Art treasures seen in fresh ways
GALLERIES with permanent art collections are the custodians of cultural heritage and its historical connotations.
While respecting the context of events and the mores of society, they are also able to develop exhibitions that negotiate change and transition by offering opportunities to question, confront, and resolve aspects of human experience.
The permanent collections of the Toowoomba Regional Art Gallery are treasure troves that can be cleverly mined to present fresh ways of seeing through various versions of Aladdin’s claim of “new lamps for old”.
This analogy is particularly relevant to Light Relief, the current exhibition in the larger Lindsay Gallery.
The title is a wry comment on electric lighting, something we take for granted but which, initially, was a life-altering revelation.
The building in which the gallery is situated was once the Toowoomba Electric Light and Power Company and the electrically lit stained glass skylight remains a significant feature of the gallery.
An early photograph by Max Dupain shows the old building with its almost louche wall advertisement featuring a provocative young woman and the words “Do it with electricity…”.
Light and lust may be deadly enemies as Shakespeare suggested, but in Lionel Lindsay’s Ocean Wave Hotel the presence of both encourages a lively exchange between the sailors and the girls standing near a lamp post.
Ron McBurnie’s etching and aquatint, Court of all Desire, with its lighted windows and shadowy staircases is a perfect setting for brief encounters.
While the small painting of a night scene in Campbelltown by Douglas Annand carries the eerie portent of works by Edward Hopper.
Early local townscapes by photographers Fred Hardie and Charles Fryer give a fascinating historical perspective as they hero a rather incongruous street lamp in the centre of the Margaret and Ruthven Streets intersection.
Light and shade give crisp definition in the book plates designed by Lionel Lindsay, however, the lighting in his etching of the McDonnell Theatre at the Toowoomba Hospital is stark and chilling.
A pen and ink drawing of a naked light bulb by Billy Jones is an apt adjunct to his stream-of-consciousness poem This morning.
The notion of ‘light relief’ is given an amusing twist in Elissa’s Bellert’s Red Elephant, a quirky lamp made from old kettles.

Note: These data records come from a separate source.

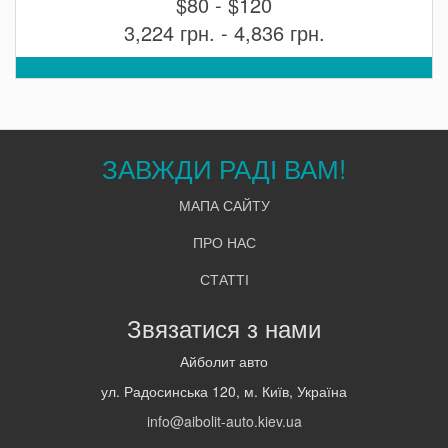
$80 - $120
3,224 грн. - 4,836 грн.
ЗАВЖДИ РАДІ ВАМ!
МАПА САЙТУ
ПРО НАС
СТАТТІ
Звязатися з нами
Айболит авто
ул. Радосинська 120, м. Київ, Україна
info@aibolit-auto.kiev.ua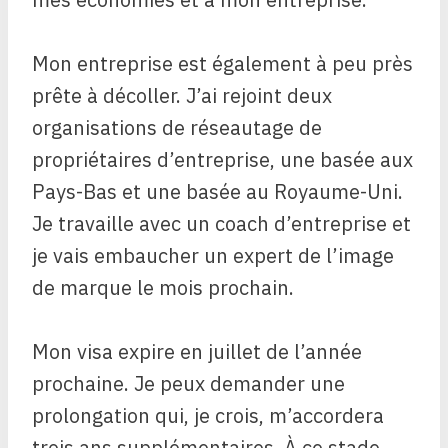
Mon entreprise est également à peu près
prête à décoller. J’ai rejoint deux
organisations de réseautage de
propriétaires d’entreprise, une basée aux
Pays-Bas et une basée au Royaume-Uni.
Je travaille avec un coach d’entreprise et
je vais embaucher un expert de l’image
de marque le mois prochain.
Mon visa expire en juillet de l’année
prochaine. Je peux demander une
prolongation qui, je crois, m’accordera
trois ans supplémentaires. À ce stade,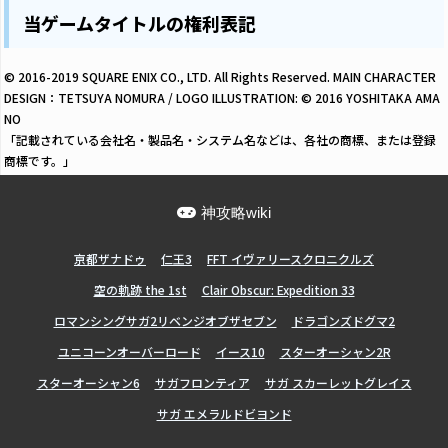
当ゲームタイトルの権利表記
© 2016-2019 SQUARE ENIX CO., LTD. All Rights Reserved. MAIN CHARACTER
DESIGN：TETSUYA NOMURA / LOGO ILLUSTRATION: © 2016 YOSHITAKA AMA
NO
「記載されている会社名・製品名・システム名などは、各社の商標、または登録
商標です。」
神攻略wiki
亰都ザナドゥ
仁王3
FFT イヴァリースクロニクルズ
空の軌跡 the 1st
Clair Obscur: Expedition 33
ロマンシングサガ2リベンジオブザセブン
ドラゴンズドグマ2
ユニコーンオーバーロード
イース10
スターオーシャン2R
スターオーシャン6
サガフロンティア
サガ スカーレットグレイス
サガ エメラルドビヨンド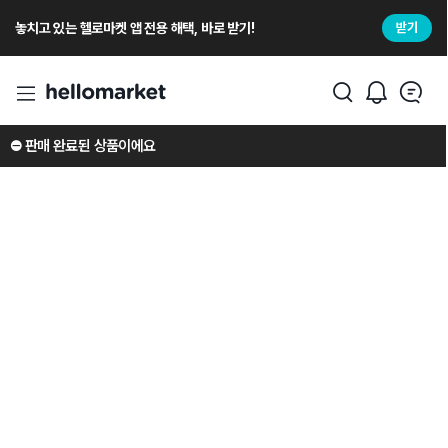
놓치고 있는 헬로마켓 앱 전용 해택, 바로 받기!
받기
⛔️ 판매 완료된 상품이에요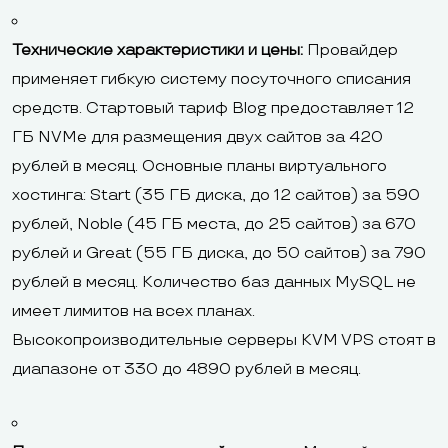
Технические характеристики и цены:
Провайдер
применяет гибкую систему посуточного списания
средств. Стартовый тариф Blog предоставляет 12
ГБ NVMe для размещения двух сайтов за 420
рублей в месяц. Основные планы виртуального
хостинга: Start (35 ГБ диска, до 12 сайтов) за 590
рублей, Noble (45 ГБ места, до 25 сайтов) за 670
рублей и Great (55 ГБ диска, до 50 сайтов) за 790
рублей в месяц. Количество баз данных MySQL не
имеет лимитов на всех планах.
Высокопроизводительные серверы KVM VPS стоят в
диапазоне от 330 до 4890 рублей в месяц.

The small Lindsay Gallery is hosting Lionel Lindsay Doubles Up, another inspired pairing of works that honour historical contexts but invite fresh interpretations.
Portraiture as subterfuge and reality is seen in Lindsay’s self-portrait as a jester, in the inscrutable density of Mike Parr’s Organon II #11, and in Martin Sharp’s pop-art theatre poster.
Still life studies like Normana Wight’s postcard homages, Lionel Lindsay’s fruit arrangements, the kitchen accoutrements depicted by Brigid ColeAdams, and Joachim Froese’s impossible tea ceremony are more about composition than the shared conviviality seen in Lindsay’s wood engraving, Morning Tea.